(Plain-text document sources)
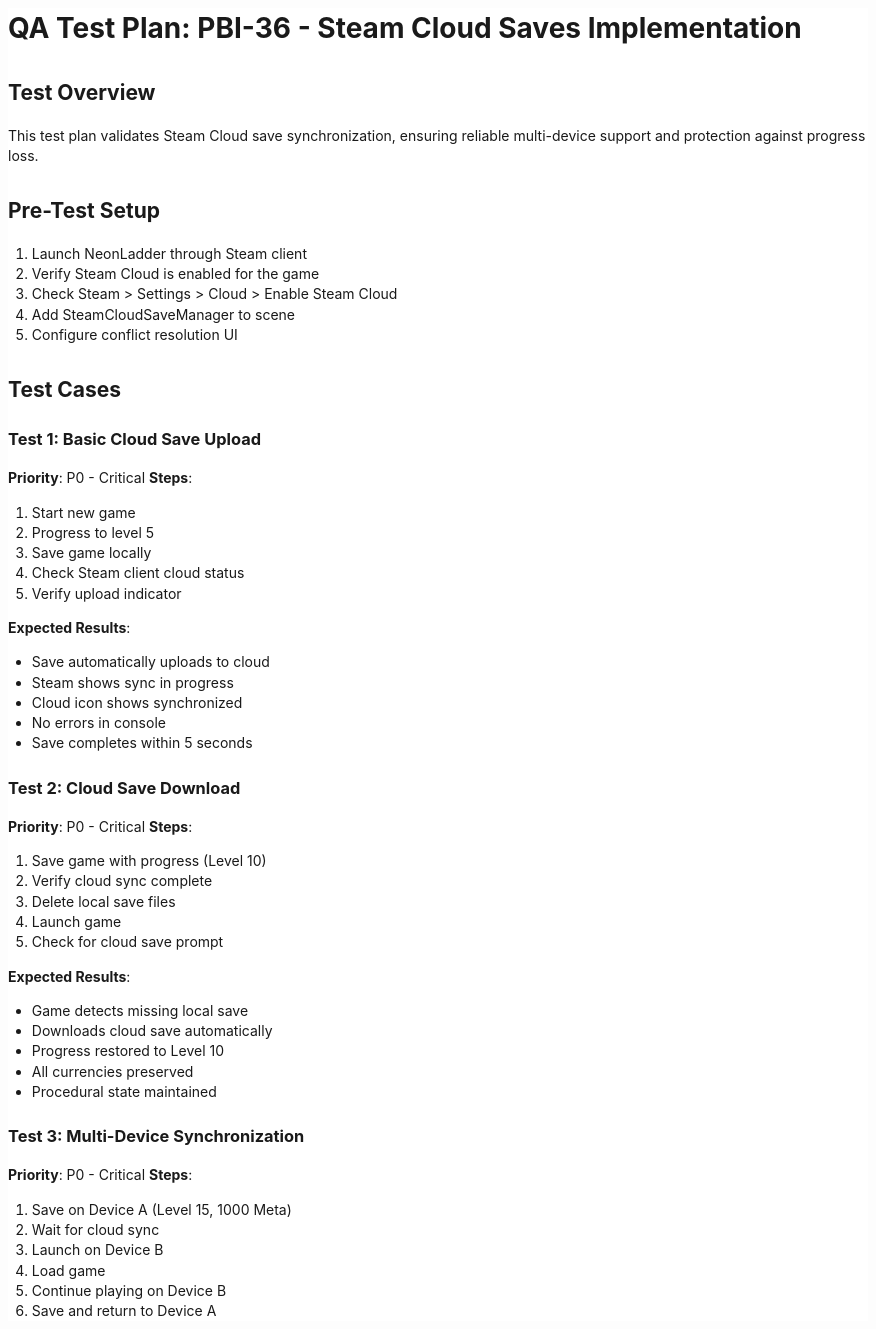 # QA Test Plan: PBI-36 - Steam Cloud Saves Implementation

## Test Overview
This test plan validates Steam Cloud save synchronization, ensuring reliable multi-device support and protection against progress loss.

## Pre-Test Setup
1. Launch NeonLadder through Steam client
2. Verify Steam Cloud is enabled for the game
3. Check Steam > Settings > Cloud > Enable Steam Cloud
4. Add SteamCloudSaveManager to scene
5. Configure conflict resolution UI

## Test Cases

### Test 1: Basic Cloud Save Upload
**Priority**: P0 - Critical
**Steps**:
1. Start new game
2. Progress to level 5
3. Save game locally
4. Check Steam client cloud status
5. Verify upload indicator

**Expected Results**:
- Save automatically uploads to cloud
- Steam shows sync in progress
- Cloud icon shows synchronized
- No errors in console
- Save completes within 5 seconds

### Test 2: Cloud Save Download
**Priority**: P0 - Critical
**Steps**:
1. Save game with progress (Level 10)
2. Verify cloud sync complete
3. Delete local save files
4. Launch game
5. Check for cloud save prompt

**Expected Results**:
- Game detects missing local save
- Downloads cloud save automatically
- Progress restored to Level 10
- All currencies preserved
- Procedural state maintained

### Test 3: Multi-Device Synchronization
**Priority**: P0 - Critical
**Steps**:
1. Save on Device A (Level 15, 1000 Meta)
2. Wait for cloud sync
3. Launch on Device B
4. Load game
5. Continue playing on Device B
6. Save and return to Device A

> Problem description: When the entries above show the word "Launch" in a line, copy that line out.

> Solution to the problem:
1. Launch NeonLadder through Steam client
4. Launch game
3. Launch on Device B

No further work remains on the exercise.